Effective dimer model and RVB spin liquid phase in Mott insulators with enlarged local Hilbert space

TYPEStudent Seminar
Speaker:Itay Davidovitch
Time:11:00 - 12:00
Location:Lidow Nathan Rosen (300)

The resonating valence bond (RVB) phase is a topological spin liquid state proposed by Anderson half a decade ago as a candidate for the ground state of the spin-1/2 Heisenberg model on the triangular lattice. While extensive numerical studies showed that the ground state of the spin-1/2 model is in fact magnetically ordered, the search for a system that would realize the RVB state continues.

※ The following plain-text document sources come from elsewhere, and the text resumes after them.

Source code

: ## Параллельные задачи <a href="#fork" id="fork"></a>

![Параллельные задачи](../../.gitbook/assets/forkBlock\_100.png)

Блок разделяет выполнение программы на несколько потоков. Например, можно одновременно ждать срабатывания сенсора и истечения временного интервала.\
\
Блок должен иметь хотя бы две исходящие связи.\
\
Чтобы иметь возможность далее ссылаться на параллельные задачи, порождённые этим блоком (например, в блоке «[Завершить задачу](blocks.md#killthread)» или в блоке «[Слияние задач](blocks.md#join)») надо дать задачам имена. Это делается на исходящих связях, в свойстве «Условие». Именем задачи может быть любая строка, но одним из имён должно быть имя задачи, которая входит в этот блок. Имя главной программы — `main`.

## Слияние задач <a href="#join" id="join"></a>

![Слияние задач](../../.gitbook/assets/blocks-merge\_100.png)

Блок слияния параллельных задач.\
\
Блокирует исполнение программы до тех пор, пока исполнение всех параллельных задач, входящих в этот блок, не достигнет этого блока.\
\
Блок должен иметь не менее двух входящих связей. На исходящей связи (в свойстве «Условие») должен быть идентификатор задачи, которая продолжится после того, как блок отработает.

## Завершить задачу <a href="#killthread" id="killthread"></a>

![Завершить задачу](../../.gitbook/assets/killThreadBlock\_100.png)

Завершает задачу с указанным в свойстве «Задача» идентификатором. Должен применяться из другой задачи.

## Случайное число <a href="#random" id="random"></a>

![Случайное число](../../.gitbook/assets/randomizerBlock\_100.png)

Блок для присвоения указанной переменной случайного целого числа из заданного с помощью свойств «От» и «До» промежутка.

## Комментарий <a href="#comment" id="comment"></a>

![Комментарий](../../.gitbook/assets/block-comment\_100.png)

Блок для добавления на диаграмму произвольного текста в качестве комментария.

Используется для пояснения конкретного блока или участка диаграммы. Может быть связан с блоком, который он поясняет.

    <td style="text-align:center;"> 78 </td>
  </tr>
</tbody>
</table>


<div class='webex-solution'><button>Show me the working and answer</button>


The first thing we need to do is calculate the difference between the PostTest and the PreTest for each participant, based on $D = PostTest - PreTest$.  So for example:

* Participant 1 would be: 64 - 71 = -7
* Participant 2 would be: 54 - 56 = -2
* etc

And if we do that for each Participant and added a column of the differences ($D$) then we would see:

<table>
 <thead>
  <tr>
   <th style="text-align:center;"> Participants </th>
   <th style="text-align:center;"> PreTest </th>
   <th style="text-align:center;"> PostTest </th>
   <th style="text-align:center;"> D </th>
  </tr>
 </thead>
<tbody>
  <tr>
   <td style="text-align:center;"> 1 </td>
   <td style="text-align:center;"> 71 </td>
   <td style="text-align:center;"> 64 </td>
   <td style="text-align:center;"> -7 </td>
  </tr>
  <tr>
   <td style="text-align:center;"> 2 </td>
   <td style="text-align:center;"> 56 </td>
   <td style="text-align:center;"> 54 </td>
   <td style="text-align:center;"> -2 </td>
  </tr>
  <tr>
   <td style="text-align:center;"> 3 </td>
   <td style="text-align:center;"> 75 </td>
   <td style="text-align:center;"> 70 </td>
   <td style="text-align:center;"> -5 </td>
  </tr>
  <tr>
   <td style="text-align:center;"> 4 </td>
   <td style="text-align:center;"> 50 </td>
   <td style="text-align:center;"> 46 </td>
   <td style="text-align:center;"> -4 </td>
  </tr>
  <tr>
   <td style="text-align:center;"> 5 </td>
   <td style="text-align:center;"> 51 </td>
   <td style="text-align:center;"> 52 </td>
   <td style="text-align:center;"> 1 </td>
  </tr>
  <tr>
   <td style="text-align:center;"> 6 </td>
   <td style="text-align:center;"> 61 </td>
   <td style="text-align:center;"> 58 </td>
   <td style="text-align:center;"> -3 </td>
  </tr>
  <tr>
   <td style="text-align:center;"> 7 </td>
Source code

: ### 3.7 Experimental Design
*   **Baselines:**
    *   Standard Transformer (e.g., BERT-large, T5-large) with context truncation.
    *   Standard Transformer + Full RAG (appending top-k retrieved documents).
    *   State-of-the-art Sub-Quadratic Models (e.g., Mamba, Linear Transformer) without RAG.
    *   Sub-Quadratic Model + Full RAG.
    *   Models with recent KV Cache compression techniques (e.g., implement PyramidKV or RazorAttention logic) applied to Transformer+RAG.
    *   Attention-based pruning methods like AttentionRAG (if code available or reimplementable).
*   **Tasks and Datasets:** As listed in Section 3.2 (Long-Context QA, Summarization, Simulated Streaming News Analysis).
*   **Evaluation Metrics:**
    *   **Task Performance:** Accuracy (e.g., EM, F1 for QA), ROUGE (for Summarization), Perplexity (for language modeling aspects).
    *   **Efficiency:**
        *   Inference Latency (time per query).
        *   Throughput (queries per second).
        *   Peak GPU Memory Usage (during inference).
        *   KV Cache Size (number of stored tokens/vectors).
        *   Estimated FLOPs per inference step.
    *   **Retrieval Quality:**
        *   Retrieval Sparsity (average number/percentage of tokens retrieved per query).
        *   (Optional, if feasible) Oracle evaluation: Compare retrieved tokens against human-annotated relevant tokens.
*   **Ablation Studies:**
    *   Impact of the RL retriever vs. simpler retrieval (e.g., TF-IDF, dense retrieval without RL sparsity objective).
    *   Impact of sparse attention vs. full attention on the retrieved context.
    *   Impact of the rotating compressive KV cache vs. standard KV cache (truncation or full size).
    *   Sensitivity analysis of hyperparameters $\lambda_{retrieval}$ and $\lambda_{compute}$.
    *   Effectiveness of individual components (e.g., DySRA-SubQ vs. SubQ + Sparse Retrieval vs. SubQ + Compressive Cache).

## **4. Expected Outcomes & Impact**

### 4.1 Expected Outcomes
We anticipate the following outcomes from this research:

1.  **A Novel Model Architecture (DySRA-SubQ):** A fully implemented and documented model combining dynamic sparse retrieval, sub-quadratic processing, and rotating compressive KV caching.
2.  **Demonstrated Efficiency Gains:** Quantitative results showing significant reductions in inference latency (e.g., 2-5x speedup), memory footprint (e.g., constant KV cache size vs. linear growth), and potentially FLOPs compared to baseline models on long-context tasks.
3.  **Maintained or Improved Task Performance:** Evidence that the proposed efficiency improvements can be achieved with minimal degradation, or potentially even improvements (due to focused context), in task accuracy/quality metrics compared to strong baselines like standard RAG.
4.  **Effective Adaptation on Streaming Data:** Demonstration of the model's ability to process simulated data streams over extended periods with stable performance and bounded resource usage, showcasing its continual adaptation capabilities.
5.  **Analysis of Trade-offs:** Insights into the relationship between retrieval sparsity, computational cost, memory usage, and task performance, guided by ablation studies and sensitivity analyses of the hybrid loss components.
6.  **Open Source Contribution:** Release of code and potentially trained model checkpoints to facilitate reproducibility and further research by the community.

We consider a generalization of the triangular lattice antiferromagnet (AFM) to systems with an enlarged local Hilbert space originating from the electrons’ spin and orbital degrees of freedom. It has been previously shown that at half-filling and in presence of enhanced SU(4) symmetry these systems have an effective low energy description in terms of a quantum dimer model. In this work, we study the effective dimer model obtained from the bilinear-biquadratic SU(4) AFM. Caryring out an extensive numerical analysis using the Green’s function quantum monte carlo method, we find strong evidence for the presence of the topological RVB spin liquid state in a finite range of biquadratic couplings.